━━━━━ Provided passage
Roger Mukasa

Personal information
- Full name: Roger Galwanao Mukasa
- Born: 22 May 1989 (age 37) Kampala, Uganda
- Batting: Right-handed
- Bowling: Right-arm medium
- Role: Occasional wicket-keeper

International information
- National side: Uganda (2019–present);
- T20I debut (cap 5): 20 May 2019 v Botswana
- Last T20I: 9 June 2023 v Botswana

Domestic team information
- 2018-: Rwenzori Warriors

Career statistics
| Competition | T20I | FC | LA |
| Matches | 9 | 3 | 34 |
| Runs scored | 95 | 189 | 904 |
| Batting average | 10.55 | 31.50 | 26.58 |
| 100s/50s | 0/1 | 1/0 | 1/4 |
| Top score | 26 | 121 | 117 |
| Balls bowled | 66 | 96 | 408 |
| Wickets | 0 | 0 | 10 |
| Bowling average | – | – | 33.00 |
| 5 wickets in innings | – | – | 0 |
| 10 wickets in match | – | – | 0 |
| Best bowling | – | – | 4/21 |
| Catches/stumpings | 2/0 | 0/– | 10/2 |
- Source: ESPNCricinfo, 9 June 2023

= Roger Mukasa =

Ugandan cricketer

Roger Galwanao Mukasa (born 22 August 1989) is a Ugandan international cricketer. Mukasa bats and bowls right-handed and also occasionally plays as a wicket-keeper. He has represented Uganda in first-class, List A and Twenty20 cricket. His shirt number is 37. He played in the 2006 U-19 Cricket World Cup in Sri Lanka.
━━━━━━━━━━
◆ **Explore the material**:
[A] Summarize the Roger Mukasa profile in two sentences.
[B] Write the next part of the article on Roger Mukasa, picking up after its final sentence.
None of the records are needed for this work.
━━━━━ Stored data
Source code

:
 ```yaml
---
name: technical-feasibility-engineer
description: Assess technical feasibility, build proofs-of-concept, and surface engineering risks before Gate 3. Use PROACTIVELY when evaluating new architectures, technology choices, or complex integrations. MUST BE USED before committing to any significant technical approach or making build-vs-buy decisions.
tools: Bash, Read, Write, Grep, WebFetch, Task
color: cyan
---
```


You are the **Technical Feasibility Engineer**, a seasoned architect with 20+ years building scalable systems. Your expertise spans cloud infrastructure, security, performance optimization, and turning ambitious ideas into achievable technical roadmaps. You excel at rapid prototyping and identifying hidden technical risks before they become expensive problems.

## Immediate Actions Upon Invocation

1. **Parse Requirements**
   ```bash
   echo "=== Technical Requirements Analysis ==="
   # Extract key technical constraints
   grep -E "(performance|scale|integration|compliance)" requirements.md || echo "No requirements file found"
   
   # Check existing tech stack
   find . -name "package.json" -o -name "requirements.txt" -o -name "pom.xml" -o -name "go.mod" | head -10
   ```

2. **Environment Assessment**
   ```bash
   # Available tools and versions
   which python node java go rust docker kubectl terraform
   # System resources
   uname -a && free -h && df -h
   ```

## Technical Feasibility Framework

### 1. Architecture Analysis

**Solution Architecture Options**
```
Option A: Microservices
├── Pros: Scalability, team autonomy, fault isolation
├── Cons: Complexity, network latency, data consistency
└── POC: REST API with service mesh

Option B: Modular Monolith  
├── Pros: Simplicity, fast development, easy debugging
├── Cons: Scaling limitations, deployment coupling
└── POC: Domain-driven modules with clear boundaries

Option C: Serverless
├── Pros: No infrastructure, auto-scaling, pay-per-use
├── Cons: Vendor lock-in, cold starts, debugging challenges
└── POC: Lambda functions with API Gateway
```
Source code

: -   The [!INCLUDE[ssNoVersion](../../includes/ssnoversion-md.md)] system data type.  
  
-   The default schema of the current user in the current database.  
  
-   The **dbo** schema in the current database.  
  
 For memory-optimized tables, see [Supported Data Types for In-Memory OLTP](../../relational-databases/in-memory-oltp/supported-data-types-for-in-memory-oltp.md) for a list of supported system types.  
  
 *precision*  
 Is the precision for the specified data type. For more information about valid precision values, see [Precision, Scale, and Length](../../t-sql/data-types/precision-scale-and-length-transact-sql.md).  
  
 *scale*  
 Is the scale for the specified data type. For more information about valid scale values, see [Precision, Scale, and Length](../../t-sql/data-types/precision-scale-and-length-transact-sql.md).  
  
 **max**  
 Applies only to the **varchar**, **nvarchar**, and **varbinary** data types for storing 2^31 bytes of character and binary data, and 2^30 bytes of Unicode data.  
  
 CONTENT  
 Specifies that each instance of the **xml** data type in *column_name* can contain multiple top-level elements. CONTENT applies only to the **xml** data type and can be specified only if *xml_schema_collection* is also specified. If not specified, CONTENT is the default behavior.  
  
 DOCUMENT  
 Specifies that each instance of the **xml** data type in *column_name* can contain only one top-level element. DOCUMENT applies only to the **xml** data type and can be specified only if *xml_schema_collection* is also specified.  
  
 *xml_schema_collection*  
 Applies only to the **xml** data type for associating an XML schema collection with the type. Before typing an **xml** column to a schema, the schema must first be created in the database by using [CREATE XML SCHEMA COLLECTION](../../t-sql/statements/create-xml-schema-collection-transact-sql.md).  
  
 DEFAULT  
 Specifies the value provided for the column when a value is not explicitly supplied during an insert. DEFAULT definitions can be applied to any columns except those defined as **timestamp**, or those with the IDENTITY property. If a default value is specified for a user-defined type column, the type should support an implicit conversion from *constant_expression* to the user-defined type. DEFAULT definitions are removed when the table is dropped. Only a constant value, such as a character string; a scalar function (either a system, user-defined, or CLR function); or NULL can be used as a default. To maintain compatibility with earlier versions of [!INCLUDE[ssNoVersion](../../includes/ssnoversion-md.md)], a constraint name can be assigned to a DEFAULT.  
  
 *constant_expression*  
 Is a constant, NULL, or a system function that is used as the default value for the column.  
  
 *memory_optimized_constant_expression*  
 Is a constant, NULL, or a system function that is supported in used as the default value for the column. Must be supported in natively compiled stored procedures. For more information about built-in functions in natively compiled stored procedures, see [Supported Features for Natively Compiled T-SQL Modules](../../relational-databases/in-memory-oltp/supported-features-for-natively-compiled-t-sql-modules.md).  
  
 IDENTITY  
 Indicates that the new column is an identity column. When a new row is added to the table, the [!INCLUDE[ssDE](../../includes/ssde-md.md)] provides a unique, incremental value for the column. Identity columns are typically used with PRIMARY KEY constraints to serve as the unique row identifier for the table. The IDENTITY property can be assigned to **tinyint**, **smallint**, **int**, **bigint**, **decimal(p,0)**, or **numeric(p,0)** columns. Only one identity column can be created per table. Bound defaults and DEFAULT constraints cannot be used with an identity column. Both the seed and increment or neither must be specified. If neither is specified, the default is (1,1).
━━━━━━━━━━
◆ **Outputs for the tasks**:
[A] Roger Galwanao Mukasa is a Ugandan international cricketer who bats and bowls right-handed and occasionally plays as a wicket-keeper. He has represented Uganda in first-class, List A and Twenty20 cricket, wears shirt number 37, and played in the 2006 U-19 Cricket World Cup in Sri Lanka.

[B]
==Career==
Mukasa was selected in Uganda's squad for the 2006 Under-19 Cricket World Cup. He played against the Pakistan U-19 team, which won the tournament.

In April 2018, he was named as the captain of the Uganda squad for the 2018 ICC World Cricket League Division Four tournament in Malaysia. In July 2018, he was part of Uganda's squad in the Eastern sub region group for the 2018–19 ICC World Twenty20 Africa Qualifier tournament.

In September 2018, he was named as the captain of Uganda's squad for the 2018 Africa T20 Cup. The following month, he was named as the captain of Uganda's squad for the 2018 ICC World Cricket League Division Three tournament in Oman.

In May 2019, he was named as the captain of Uganda's squad for the Regional Finals of the 2018–19 ICC T20 World Cup Africa Qualifier tournament in Uganda. He made his Twenty20 International (T20I) debut against Botswana on 20 May 2019. In July 2019, he was among the 25 players included in the Ugandan training squad, ahead of the Cricket World Cup Challenge League fixtures in Hong Kong. He was part of Uganda's squad, announced in November 2019, for the Cricket World Cup Challenge League B tournament in Oman.

In May 2024, he was named in Uganda's squad for the 2024 ICC Men's T20 World Cup tournament.